**Source data:**
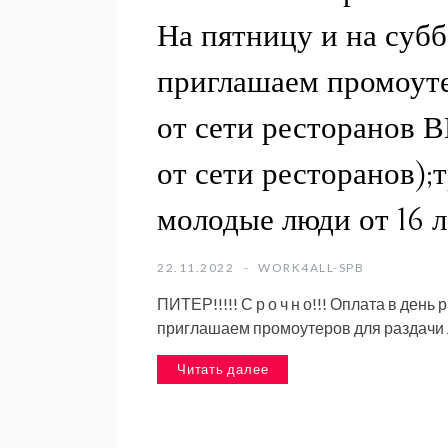
На пятницу и на субб
приглашаем промоуте
от сети ресторанов 
от сети ресторанов);
молодые люди от 16 л
22.11.2022
WORK4ALL-SPB
ПИТЕР!!!!! С р о ч н о!!! Оплата в день
приглашаем промоутеров для раздачи 
Читать далее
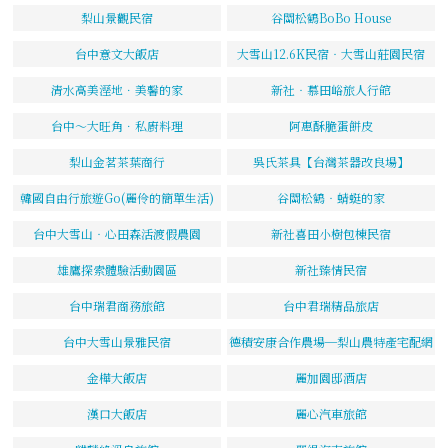
梨山景觀民宿
谷關松鶴BoBo House
台中意文大飯店
大雪山12.6K民宿‧大雪山莊園民宿
清水高美溼地．美馨的家
新社‧慕田峪旅人行館
台中～大旺角．私廚料理
阿惠酥脆蛋餅皮
梨山金茗茶葉商行
吳氏茶具【台灣茶器改良場】
韓國自由行旅遊Go(麗伶的簡單生活)
谷關松鶴‧蜻蜓的家
台中大雪山‧心田森活渡假農園
新社喜田小樹包棟民宿
雄鷹探索體驗活動園區
新社臻情民宿
台中瑞君商務旅館
台中君瑞精品旅店
台中大雪山景雅民宿
德積安康合作農場─梨山農特產宅配網
金樺大飯店
麗加園邸酒店
漢口大飯店
麗心汽車旅館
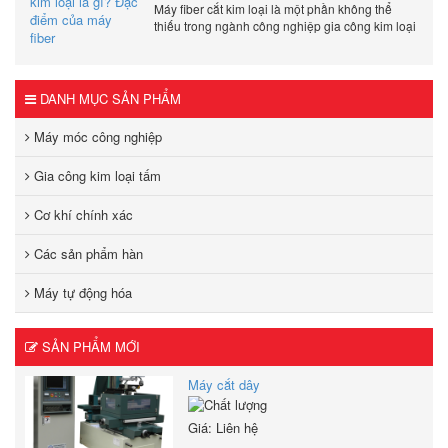
máy fiber
Máy fiber cắt kim loại là một phần không thể
thiếu trong ngành công nghiệp gia công kim loại
hiện đại.
DANH MỤC SẢN PHẨM
Máy móc công nghiệp
Gia công kim loại tấm
Cơ khí chính xác
Các sản phẩm hàn
Máy tự động hóa
SẢN PHẨM MỚI
Máy cắt dây
Giá: Liên hệ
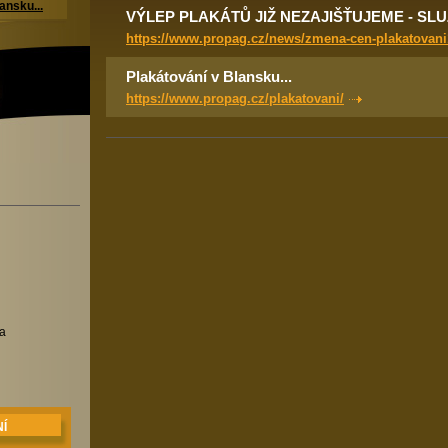
ansku...
VÝLEP PLAKÁTŮ JIŽ NEZAJIŠŤUJEME - SL
https://www.propag.cz/news/zmena-cen-plakatovani
Plakátování v Blansku...
https://www.propag.cz/plakatovani/
va
Í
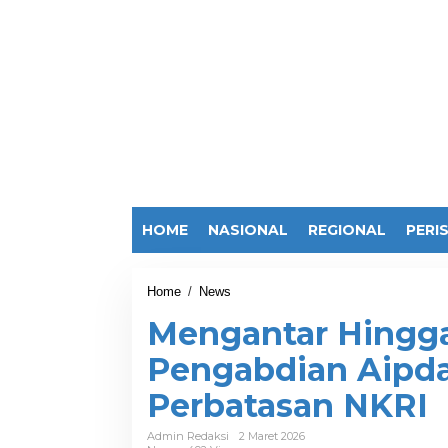
HOME
NASIONAL
REGIONAL
PERI
Home
/
News
M
e
Mengantar Hingga
n
g
Pengabdian Aipda 
a
n
Perbatasan NKRI
t
a
r
Admin Redaksi
2 Maret 2026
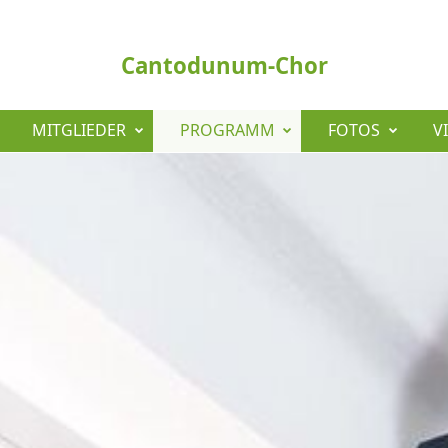
Cantodunum-Chor
MITGLIEDER
PROGRAMM
FOTOS
V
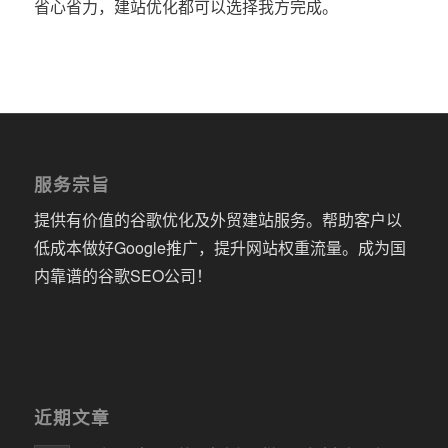
省心省力，建站优化都可以选择我方完成。
服务宗旨
提供有价值的谷歌优化及外贸建站服务。帮助客户以
低成本做好Google推广，提升网站权重流量。成为国
内靠谱的谷歌SEO公司！
近期文章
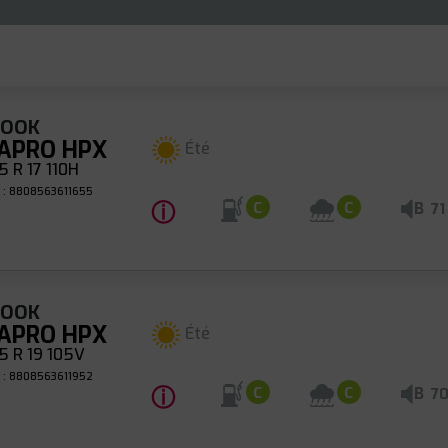
KOOK
APRO HPX
Été
 R 17 110H
 : 8808563611655
ⓘ
B
C
C
71
KOOK
APRO HPX
Été
 R 19 105V
 : 8808563611952
ⓘ
B
C
C
7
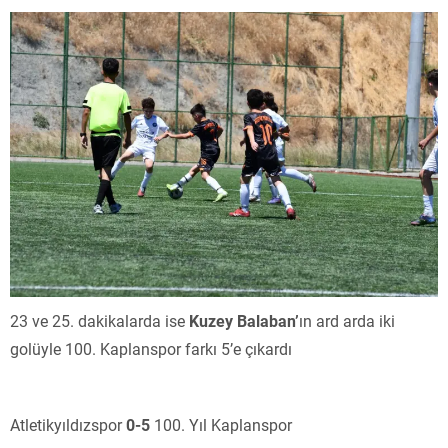
23 ve 25. dakikalarda ise
Kuzey Balaban’
ın ard arda iki
golüyle 100. Kaplanspor farkı 5’e çıkardı
Atletikyıldızspor
0-5
100. Yıl Kaplanspor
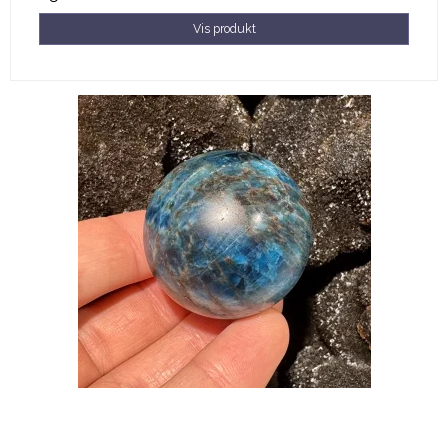
Vis produkt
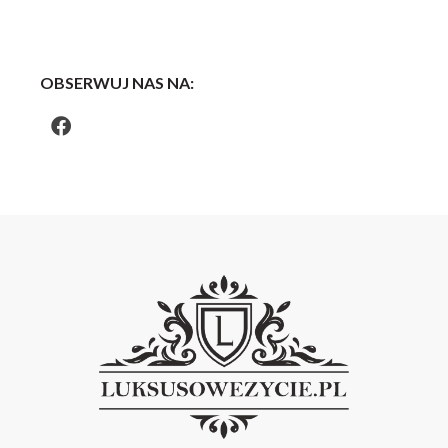
OBSERWUJ NAS NA:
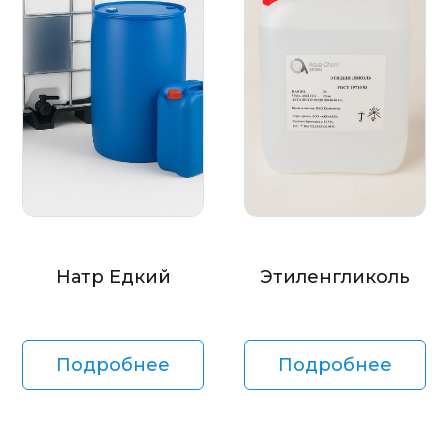
Натр Едкий
Этиленгликоль
Подробнее
Подробнее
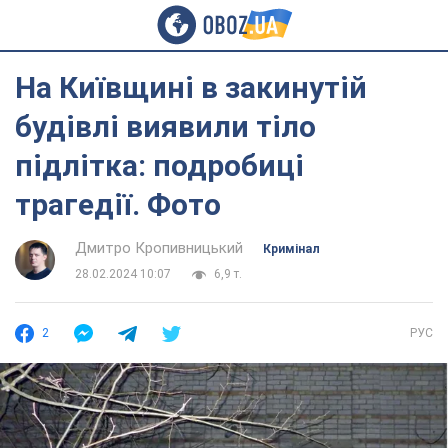
На Київщині в закинутій
будівлі виявили тіло
підлітка: подробиці
трагедії. Фото
Дмитро Кропивницький
Кримінал
28.02.2024 10:07
6,9 т.
2
РУС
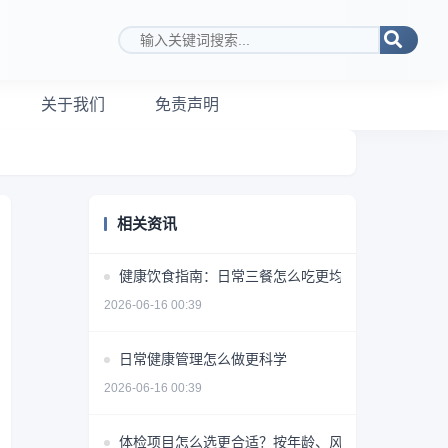
搜索关键词
关于我们
免责声明
相关资讯
健康饮食指南：日常三餐怎么吃更均衡
2026-06-16 00:39
日常健康管理怎么做更科学
2026-06-16 00:39
体检项目怎么选更合适？按年龄、风险和需求做判断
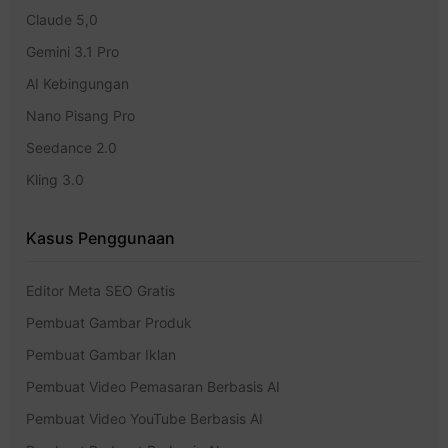
Claude 5,0
Gemini 3.1 Pro
AI Kebingungan
Nano Pisang Pro
Seedance 2.0
Kling 3.0
Kasus Penggunaan
Editor Meta SEO Gratis
Pembuat Gambar Produk
Pembuat Gambar Iklan
Pembuat Video Pemasaran Berbasis AI
Pembuat Video YouTube Berbasis AI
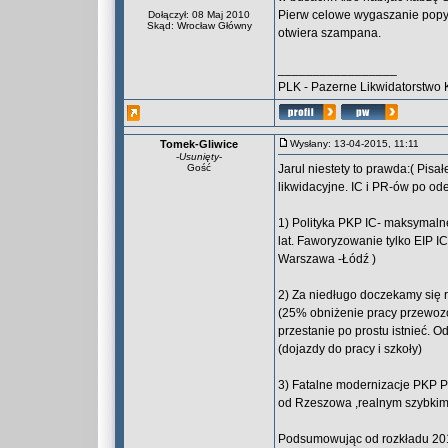
Pierw celowe wygaszanie popytu
Dołączył: 08 Maj 2010
Skąd: Wrocław Główny
otwiera szampana.
_________________
PLK - Pazerne Likwidatorstwo 
Tomek-Gliwice
Wysłany: 13-04-2015, 11:11
-
Usunięty
-
Gość
Jarul niestety to prawda:( Pisa
likwidacyjne. IC i PR-ów po o
1) Polityka PKP IC- maksymaln
lat. Faworyzowanie tylko EIP IC.
Warszawa -Łódź )
2) Za niedługo doczekamy się r
(25% obniżenie pracy przewoz
przestanie po prostu istnieć. 
(dojazdy do pracy i szkoły)
3) Fatalne modernizacje PKP PL
od Rzeszowa ,realnym szybkim
Podsumowując od rozkładu 2015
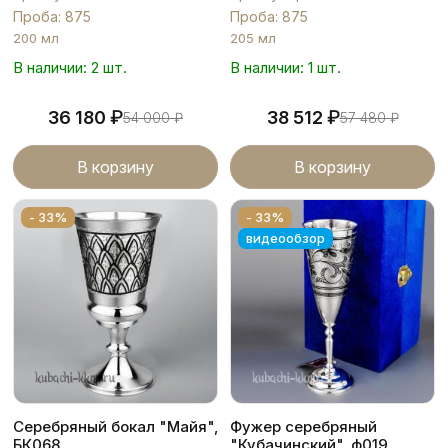
Проба: 875
Проба: 875
200 мл
205 мл
В наличии: 2 шт.
В наличии: 1 шт.
₽
₽
36 180
38 512
54 000
₽
57 480
₽
В корзину
В корзину
- 33%
- 33%
видеообзор
Серебряный бокал "Майя",
Фужер серебряный
БК068
"Кубачинский", ф019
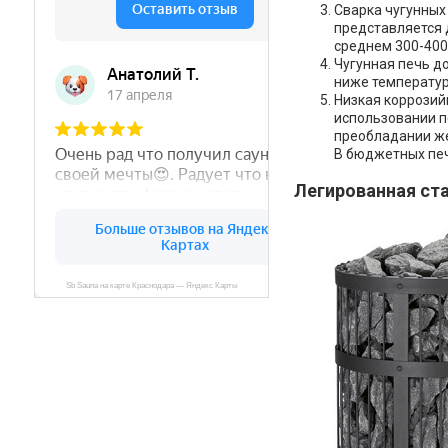
Сварка чугунных
представляется 
среднем 300-400
Чугунная печь д
ниже температура
Низкая коррозийн
использовании п
преобладании же
В бюджетных печ
Легированная ст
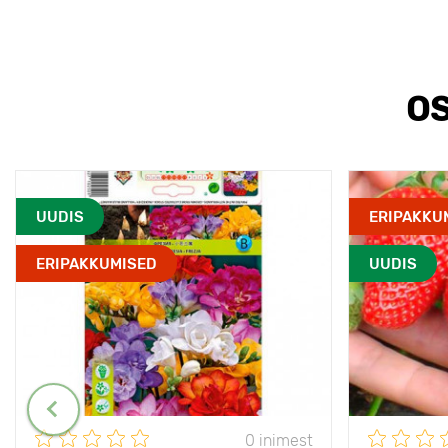
OS
UUDIS
ERIPAKKU
ERIPAKKUMISED
UUDIS
0 inimest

**Task instructions:**
Copy every line from the records above that contains the word "Pembuat".

**Response box:**
Pembuat Gambar Produk
Pembuat Gambar Iklan
Pembuat Video Pemasaran Berbasis AI
Pembuat Video YouTube Berbasis AI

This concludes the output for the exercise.